Es war keine Überraschung, dass die Sitzung mit einer Debatte zum Liestaler Sommerlochthema Nummer 1 „Poststrasse“ begann. Die SVP verlangte mit einem dringlichen Vorstoss ein und verlangte eine umgehende Fällung aller Bäume, einen Spiegel anstelle des vom Kanton verlangten Lichtsignals und eine Untersuchung der Angelegenheit durch die GPK. Die neuste Medienmitteilung, in der die gemachten Fehler und die Verantwortlichkeiten endlich beim Namen genannt wurden, hat der Sache jedoch ihre Brisanz genommen. Diskussionskultur zeigten die Motionäre indem sie sofort bereit waren, ihren Vorstoss in ein weniger verbindliches Postulat umzuwandeln, das von der bürgerlichen Mehrheit dann auch überwiesen wurde. So bleibt Spielraum, erst mal Varianten zum Kahlschlag zu prüfen. Einig war man sich von links bis rechts darüber, dass dieses Sommertheater ärgerlich war. Auch Stadtrat Ruedi Riesen begrüsst eine Untersuchung durch die GPK – wir sind überzeugt, dass er aus dieser Untersuchung gestärkt hervorgehen wird.

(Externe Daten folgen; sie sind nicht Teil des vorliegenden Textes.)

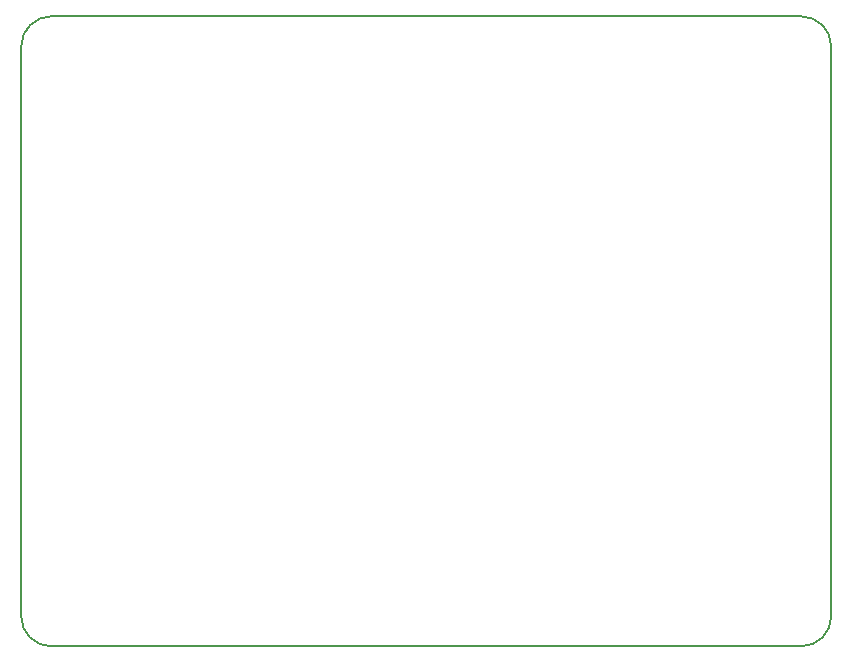
<source format=gko>
G04 DipTrace 3.1.0.0*
G04 ArduinoUnoHOBO.gko*
%MOIN*%
G04 #@! TF.FileFunction,Profile*
G04 #@! TF.Part,Single*
%ADD11C,0.006*%
%FSLAX26Y26*%
G04*
G70*
G90*
G75*
G01*
G04 BoardOutline*
%LPD*%
X494000Y394000D2*
D11*
X2994000D1*
G03X3094000Y494000I2J99998D01*
G01*
Y2394000D1*
G03X2994000Y2494000I-99998J2D01*
G01*
X494000D1*
G03X394000Y2394000I-2J-99998D01*
G01*
Y494000D1*
G03X494000Y394000I99998J-2D01*
G01*
M02*

</source>
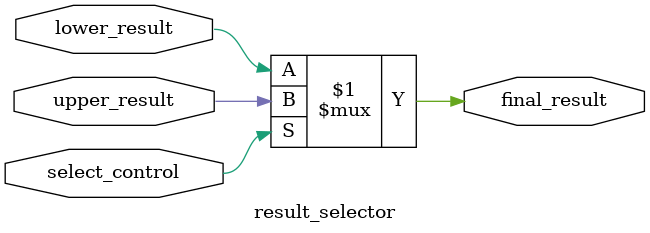
<source format=sv>
module open_ended_range_detector(
    input wire [11:0] data,
    input wire [11:0] bound_value,
    input wire direction, // 0=lower_bound_only, 1=upper_bound_only
    output wire in_valid_zone
);
    // Internal signals
    wire lower_bound_check;
    wire upper_bound_check;
    wire selected_result;
    
    // Instantiate the comparator module for lower bound checking
    comparator_module #(
        .WIDTH(12),
        .OPERATION("GE")  // Greater than or Equal
    ) lower_bound_comparator (
        .a(data),
        .b(bound_value),
        .result(lower_bound_check)
    );
    
    // Instantiate the comparator module for upper bound checking
    comparator_module #(
        .WIDTH(12),
        .OPERATION("LE")  // Less than or Equal
    ) upper_bound_comparator (
        .a(data),
        .b(bound_value),
        .result(upper_bound_check)
    );
    
    // Instantiate selector module to choose the appropriate result
    result_selector selector (
        .lower_result(lower_bound_check),
        .upper_result(upper_bound_check),
        .select_control(direction),
        .final_result(in_valid_zone)
    );
    
endmodule

// Parameterized comparator module for flexible comparison operations
module comparator_module #(
    parameter WIDTH = 12,
    parameter OPERATION = "GE"  // "GE" for >=, "LE" for <=
)(
    input wire [WIDTH-1:0] a,
    input wire [WIDTH-1:0] b,
    output reg result
);
    // Perform the appropriate comparison based on the operation parameter
    always @(*) begin
        case (OPERATION)
            "GE": result = (a >= b);
            "LE": result = (a <= b);
            default: result = 1'b0;
        endcase
    end
endmodule

// Selector module to choose between comparison results
module result_selector(
    input wire lower_result,
    input wire upper_result,
    input wire select_control,
    output wire final_result
);
    // Select between lower_result and upper_result based on select_control
    // select_control: 0=lower_bound_only, 1=upper_bound_only
    assign final_result = select_control ? upper_result : lower_result;
endmodule
</source>
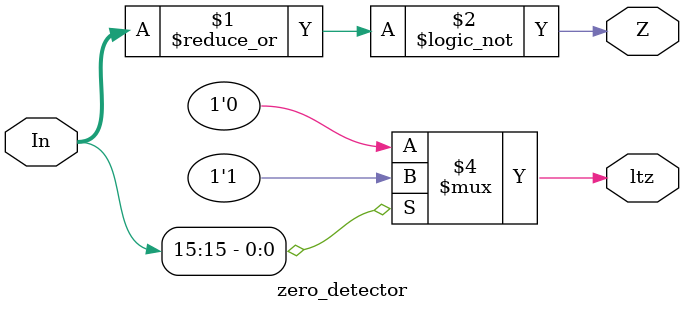
<source format=v>
module zero_detector(In, Z, ltz);

	input [15:0] In;
  output ltz; // less than zero
	output Z;

	assign Z = ~|In; 
  //assign Z = (In === 16'h0000) ? 1'b1 : 1'b0;
  assign ltz = (In[15] == 1) ? 1'b1 : 1'b0;

endmodule

</source>
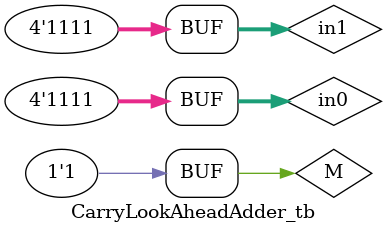
<source format=v>
module CarryLookAheadAdder_tb();

	reg [3:0] in0;
	reg [3:0] in1;
    reg M;
	wire [3:0] S;
	wire C,V;

  CarryLookAheadAdder DUT(.V(V),.S(S),.A(in0),.B(in1),.M(M));

	initial begin
		in0 = 4'b0000; in1 = 4'b0000; M=0; #10
		in0 = 4'b0000; in1 = 4'b1110; #10
		in0 = 4'b0000; in1 = 4'b1111; #10
		in0 = 4'b1011; in1 = 4'b0111; #10
		in0 = 4'b1011; in1 = 4'b1000; #10
		in0 = 4'b1111; in1 = 4'b1111; #10
        in0 = 4'b0000; in1 = 4'b0000; M=1; #10
		in0 = 4'b0111; in1 = 4'b1011; #10
		in0 = 4'b1001; in1 = 4'b1010; #10
		in0 = 4'b1011; in1 = 4'b1010; #10
		in0 = 4'b1101; in1 = 4'b1001; #10
		in0 = 4'b1111; in1 = 4'b0111; #10
		in0 = 4'b1111; in1 = 4'b1111;
	end

	initial begin
      $monitor($time, " overflow:%b: %b = %b + %b, %b",V,S,in0,in1,M);
	end

endmodule
</source>
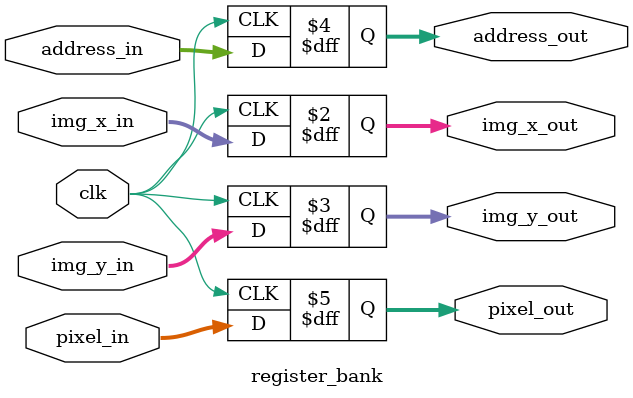
<source format=v>
module register_bank (
    input  wire        clk,
    input  wire [9:0]  img_x_in,
    input  wire [9:0]  img_y_in,
    input  wire [16:0] address_in,
    input  wire [7:0]  pixel_in,   // valor do pixel lido
    output reg  [9:0]  img_x_out,
    output reg  [9:0]  img_y_out,
    output reg  [16:0] address_out,
    output reg  [7:0]  pixel_out
);

    always @(posedge clk) begin
        img_x_out   <= img_x_in;
        img_y_out   <= img_y_in;
        address_out <= address_in;
        pixel_out   <= pixel_in;
    end

endmodule

</source>
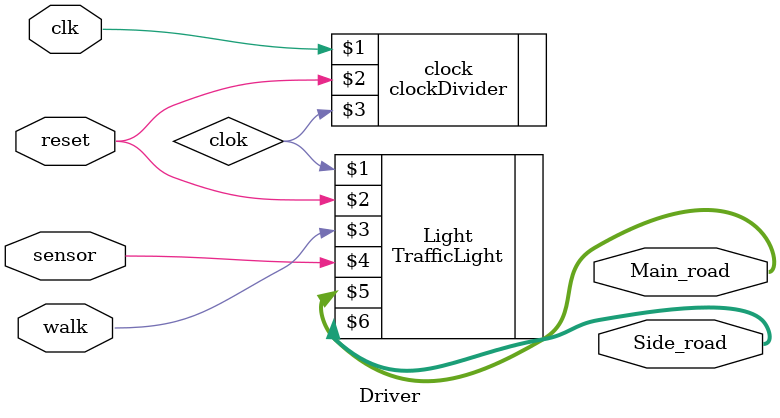
<source format=v>


`timescale 1ns/1ns

module Driver(input clk, input reset, walk, sensor, output[2:0] Main_road, output [2:0] Side_road);
    wire clok;
    clockDivider #(50000000) clock(clk,reset,clok);
    TrafficLight Light(clok,reset, walk, sensor, Main_road,Side_road);

endmodule

</source>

Mit einer Sammelvorlage sollten Geschäfte, die teilweise schon jahrelang hängig sind, auf ihre Aktualität überprüft werden. Leider versuchte der Stadtrat, damit gleich einige ungeliebte Geschäfte, die er schon jahrelang vor sich herschiebt, los zu werden. Da machte der Einwohnerrat nicht mit. Überdeutlich wurde in dieser Vorlage, in welchen Departementen der Wurm ist. Seit Jahren gelingt es nicht, eine überzeugende Jungendpolitik auf die Beine zu stellen. Dasselbe Departement tut sich schwer mit der Neuausrichtung der Stadtpolizei und wen wundert's: auch das Tourismuskonzept und eine wirksame Standortförderung sind in denselben Mühlen unserer Verwaltung stecken geblieben.
Erfreulicher Höhepunkt der Sitzung war die grosse Mehrheit für das überarbeitete Projekt einer Busstation auf dem Wasserturmplatz. Nachdem das sogenannte „Stadtobjekt“ letztes Jahr einer diffusen Kampagne zum Opfer gefallen war, kommt nun ein abgespecktes aber trotzdem ästhetisch und funktional befriedigendes Projekt zur Ausführung. Schon nächsten Frühling steht auf dem Wasserturmplatz eine Bushaltestelle mit Kiosk und öffentlichem WC. Nun geht es Schlag auf Schlag: ab Dezember ist das neue Verkehrskonzept in Kraft – eine entscheidende Etappe im jahrzehntelangen Ringen um eine zeitgemässe Neugestaltung des Liestaler Stadtbilds. Dafür haben unsere Leute seit Jahren eine gewaltige politische Arbeit geleistet.